The big news out of Iowa Tuesday morning is that Texas U.S. Senator Ted Cruz is starting to catch fire in Iowa, a sure indication that the race for the Republican nomination is wide open, according to a newly-released Quinnipiac University poll. Donald Trump gets 25 percent of Iowa likely Republican Caucus participants in a too-close-to-call race with Sen. Cruz who is at 23 percent, within the margin of error (see below). Perhaps the most revealing portion of the polling is the slipping support of Dr. Ben Carson, who polled at 18 percent, and Sen. Marco Rubio of Florida staying put at 13 percent. This compares to the results of an October 22 survey by the independent Quinnipiac University showing Carson at 28 percent, with 20 percent for Trump, Rubio at 13 percent and Cruz at 10 percent.
Other candidates in the race shows that the poor showing for former Florida Gov. Jeb Bush continues, who goes from 5 percent October 22 to 4 percent today. Sen. Rand Paul is at 5 percent, with Carly Fiorina at 3 percent. No other candidate tops 2 percent, with 2 percent undecided.
In a bad sign for both Bush and Trump among Iowa Republican Caucus-goers, 26 percent say they “would definitely not support” Bush, with 23 percent saying “no way” to Trump.
In fact, Trump is once again embroiled in controversy in claiming that Muslims in New Jersey celebrated the terrorist attacks on 9/11, a claim that has been widely debunked by multiple fact-checkers and that the videos he claimed to have seen have yet to be found. The claim is widely recognized to be false and Trump has doubled down and tripled down on the claim, reported CNN.com.
Trump hasn’t backed down from comments that he would consider “Shutting down mosques or putting Islamic houses of worship in the U.S. under surveillance” to guard against future terror attacks.
“We have great people in the Muslim population, but something’s happening. Something’s happening. I always say they’re not coming from Sweden that want to kill us, they’re not coming from Norway, they’re not coming from Denmark. They’re coming from a certain part of the world with a certain philosophy,” Trump said. “We have to have strong surveillance.”
“Last month, we said it was Dr. Ben Carson’s turn in the spotlight. Today, the spotlight turns to Sen. Ted Cruz of Texas. The Iowa Republican Caucus has become a two-tiered contest: Businessman Donald Trump and neurosurgeon Ben Carson lead on the outsider track, and Sens. Ted Cruz and Marco Rubio lead among party insiders,” said Peter A. Brown, assistant director of the Quinnipiac University Poll. “The other candidates will need miraculous comebacks to crack the top tier with slightly more than two months before the voting begins.”
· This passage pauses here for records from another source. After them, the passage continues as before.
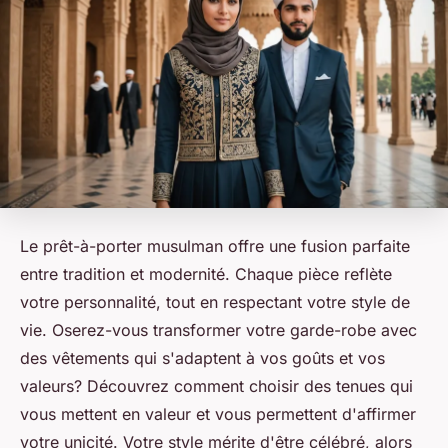
Le prêt-à-porter musulman offre une fusion parfaite
entre tradition et modernité. Chaque pièce reflète
votre personnalité, tout en respectant votre style de
vie. Oserez-vous transformer votre garde-robe avec
des vêtements qui s'adaptent à vos goûts et vos
valeurs? Découvrez comment choisir des tenues qui
vous mettent en valeur et vous permettent d'affirmer
votre unicité. Votre style mérite d'être célébré, alors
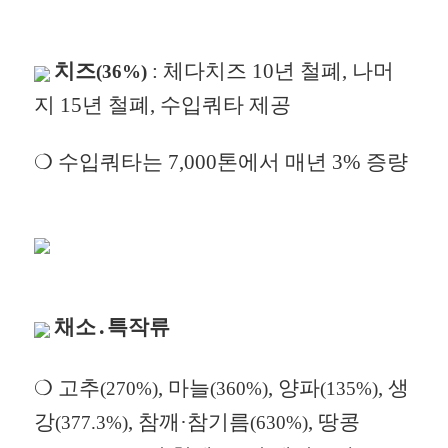
치즈
: 체다치즈 10년 철폐, 나머
(36%)
지 15년 철폐, 수입쿼타 제공
❍ 수입쿼타는 7,000톤에서 매년 3% 증량
채소․특작류
❍
고추
, 마늘
, 양파
, 생
(270%)
(360%)
(135%)
강
, 참깨·참기름
, 땅콩
(377.3%)
(630%)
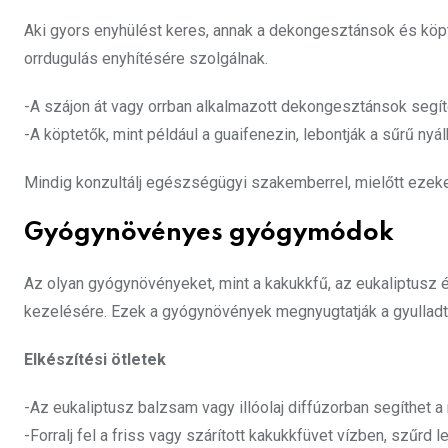
Aki gyors enyhülést keres, annak a dekongesztánsok és köpt
orrdugulás enyhítésére szolgálnak.
-A szájon át vagy orrban alkalmazott dekongesztánsok seg
-A köptetők, mint például a guaifenezin, lebontják a sűrű nyál
Mindig konzultálj egészségügyi szakemberrel, mielőtt ezek
Gyógynövényes gyógymódok
Az olyan gyógynövényeket, mint a kakukkfű, az eukaliptusz 
kezelésére. Ezek a gyógynövények megnyugtatják a gyulladt l
Elkészítési ötletek
-Az eukaliptusz balzsam vagy illóolaj diffúzorban segíthet a
-Forralj fel a friss vagy szárított kakukkfüvet vízben, szűrd l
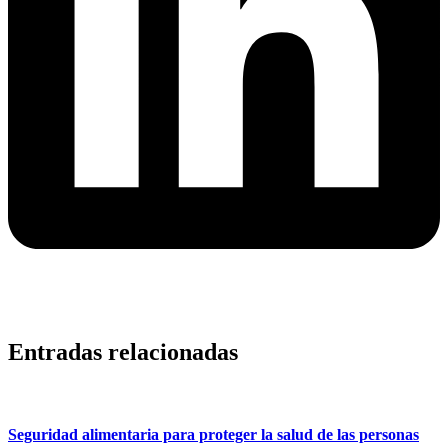
Entradas relacionadas
Seguridad alimentaria para proteger la salud de las personas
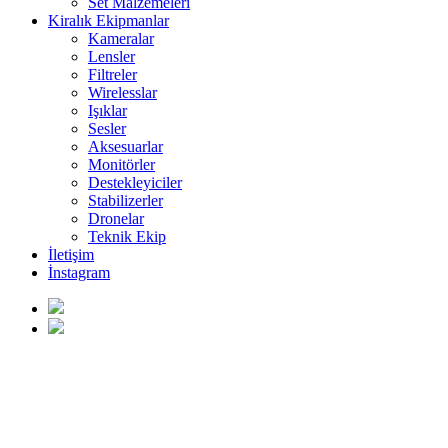
Set Malzemeleri
Kiralık Ekipmanlar
Kameralar
Lensler
Filtreler
Wirelesslar
Işıklar
Sesler
Aksesuarlar
Monitörler
Destekleyiciler
Stabilizerler
Dronelar
Teknik Ekip
İletişim
İnstagram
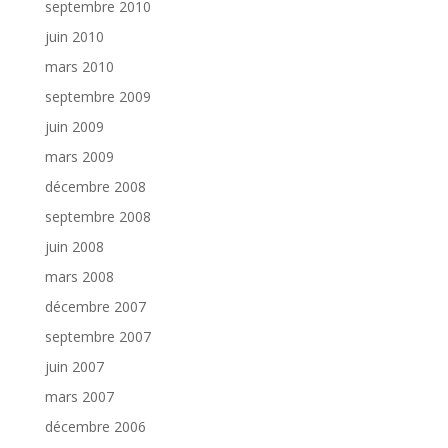
septembre 2010
juin 2010
mars 2010
septembre 2009
juin 2009
mars 2009
décembre 2008
septembre 2008
juin 2008
mars 2008
décembre 2007
septembre 2007
juin 2007
mars 2007
décembre 2006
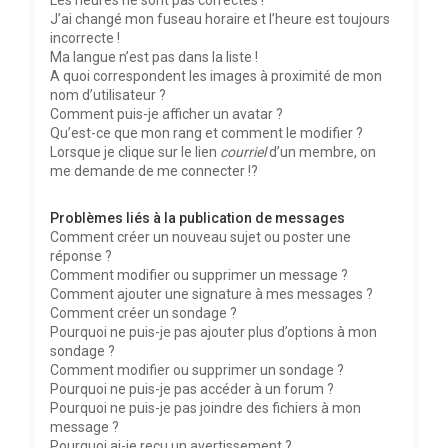
Les heures ne sont pas correctes !
J’ai changé mon fuseau horaire et l’heure est toujours
incorrecte !
Ma langue n’est pas dans la liste !
A quoi correspondent les images à proximité de mon
nom d’utilisateur ?
Comment puis-je afficher un avatar ?
Qu’est-ce que mon rang et comment le modifier ?
Lorsque je clique sur le lien
courriel
d’un membre, on
me demande de me connecter !?
Problèmes liés à la publication de messages
Comment créer un nouveau sujet ou poster une
réponse ?
Comment modifier ou supprimer un message ?
Comment ajouter une signature à mes messages ?
Comment créer un sondage ?
Pourquoi ne puis-je pas ajouter plus d’options à mon
sondage ?
Comment modifier ou supprimer un sondage ?
Pourquoi ne puis-je pas accéder à un forum ?
Pourquoi ne puis-je pas joindre des fichiers à mon
message ?
Pourquoi ai-je reçu un avertissement ?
“Worth remembering, however, is that winning Iowa is no guarantee of success elsewhere. Former Arkansas Gov. Mike Huckabee won the 2008 caucus and former Sen. Rick Santorum took the 2012 crown, yet both were quickly gone from those nomination fights as the primary calendar moved to larger states,” Brown added.
Trump’s big issue is “terrorism” and a total of 88 percent of Republicans are “very worried” or “somewhat worried” about the possibility of a terrorist attack in the U.S. similar to the attack in Paris. “One thing almost all Iowa Republicans agree upon is that Syrian refugees should not be allowed into the United States or into Iowa,” Brown said.
From November 16 – 22, Quinnipiac University surveyed 600 likely Iowa Republican Caucus participants with a margin of error of +/- 4 percentage points.